05/27/2025
This one is personal.
Why IS health insurance considered financial protection?
I'll give you my personal example, the one that opened my eyes to the importance of having decent health insurance and how it saved me thousands of dollars... and possibly my life. Let's face it- uninsured people are treated differently in the medical field, unfortunately.
It was December 2018, during Open Enrollment period for health insurance through my employer. I was 36, young, healthy. Only went to the doctor twice a year for birth control refills. Maybe an extra trip for the occasional sinus infection or flu. I told HR to cancel my health insurance.
WHY was I paying $187 a month? Cash pay at my doc's office was $50, and my birth control was only $9. Seemed like a waste of money, spending $187 a month to get a $9 discount once a month and save $20 on the occasional copay.
Fast forward to Valentine's Day 2019, about 2 am. Out of nowhere, my stomach started hurting. Like maybe I was gassy from a bad meal, or similar to monthly cramps. I have a high pain tolerance, but very quickly, the pain became unbearable. I was crying, curled into a ball, in agony. My then boyfriend (now husband) took me to an outpatient emergency room. They ran tests for HOURS. Blood tests, urine tests, X-Ray, MRI, ultrasounds, multiple physical exams, and could find nothing. They were ready to discharge me but I begged them to help me, something was very WRONG with my body. Finally, they did a CT scan and found air pockets in my abdominal cavity.
The doctor very calmly explained that I suffered from a condition called Diverticulitis, and likely had a rupture in my intestinal tract, which was leaking air pockets into my abdominal cavity, causing the pain.
AIR POCKETS, Y'ALL.
They advised me that they would be transferring my by ambulance to a surgical/trauma hospital.
I had lost someone several years before who had a ruptured colon, and his condition was not properly diagnosed in time. His colon leaked bile and waste into his body, which poisoned his organs, caused him to fall into a coma and die of sepsis.
So I knew what this was, and I was terrified.
My surgical and nursing team were amazing, I was in emergency surgery that day, where they did in fact find a rupture, and had to remove 18 inches of my intestine. Lucky for me, I had not become septic, and the surgeon told me I was the healthiest intensive care patient on the whole specialty floor of the hospital.

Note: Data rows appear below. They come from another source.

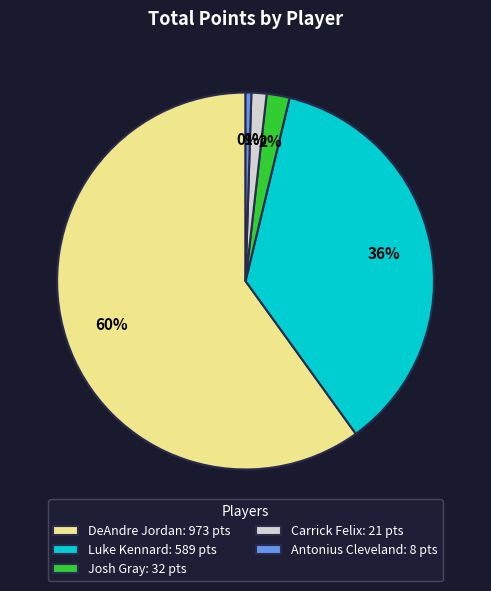

Which category has the biggest portion of the pie?

DeAndre Jordan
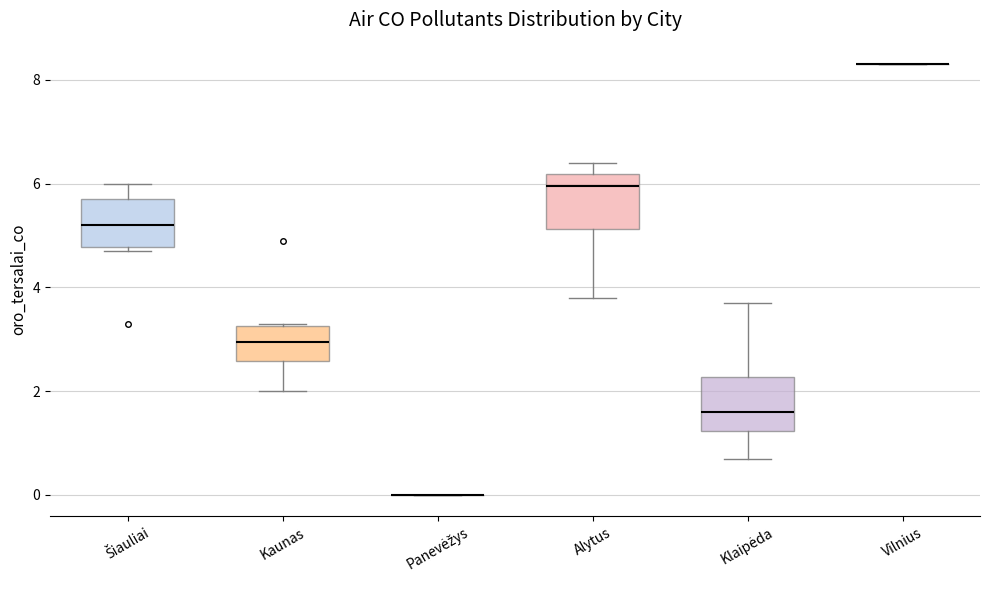

Where does the lower whisker of the box for Alytus end on the y-axis? The values are not printed on the chart, so give them approximately, as read against the axis.

3.8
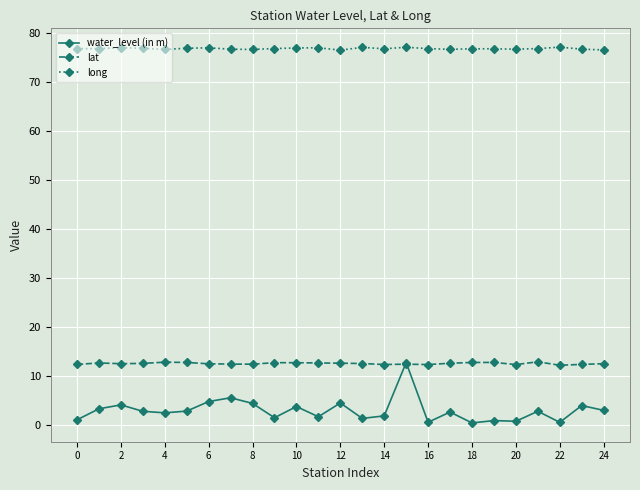

At how many categories does at least one series exceed 57?

25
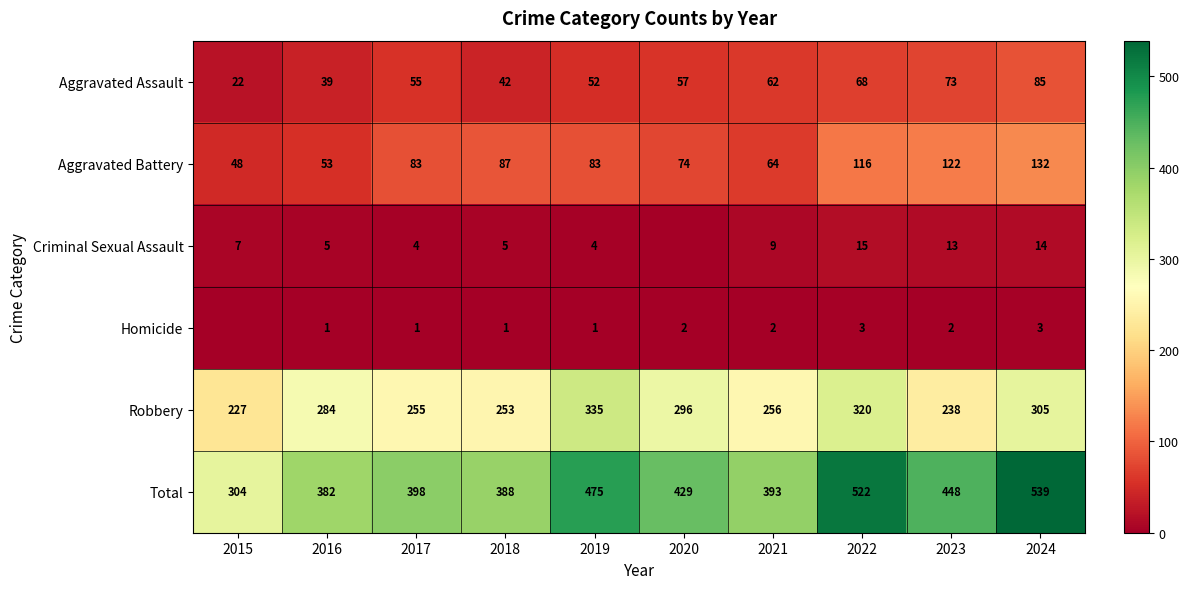

Count the number of data series in this chart.

6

I was in the hospital for 5 days. Once I was no longer terrified of losing my life, the dread began building at the thought of the bills that would start rolling in.
When the first bill of $57,000 came in I almost wished I had died... until I saw that MY responsibility was only $5,000. My max out of pocket was $5,000. So ultimately, when all was said and done, over $112,000 worth of medical bills, and I was only responsible for $5,000.
Apparently, the HR manager "forgot" to cancel my insurance back in December- Thank God for her mistake. The $187 a month I was upset about paying literally saved me financially. Instead of paying $466 a month for 20 years to pay off $112,000, I only had to pay $416 a month for one year. Paying $187 a month saved me $107,000.
Medical emergencies aren't planned. They can happen to the healthiest person on earth at any moment. It's a statistical fact that more people use health insurance for accidents and injuries than anything else... which the average person also does not plan and will never see coming.
So... the next time you think health insurance is a waste of money... think about going bankrupt instead. Medical bills are the 2nd highest cause of bankruptcy in this country.
Meanwhile, I'm still alive, married to my wonderful husband, with great kids, and running a successful, fulfilling health insurance business that allows me to educate and offer H.O.P.E: Help Other People Everyday.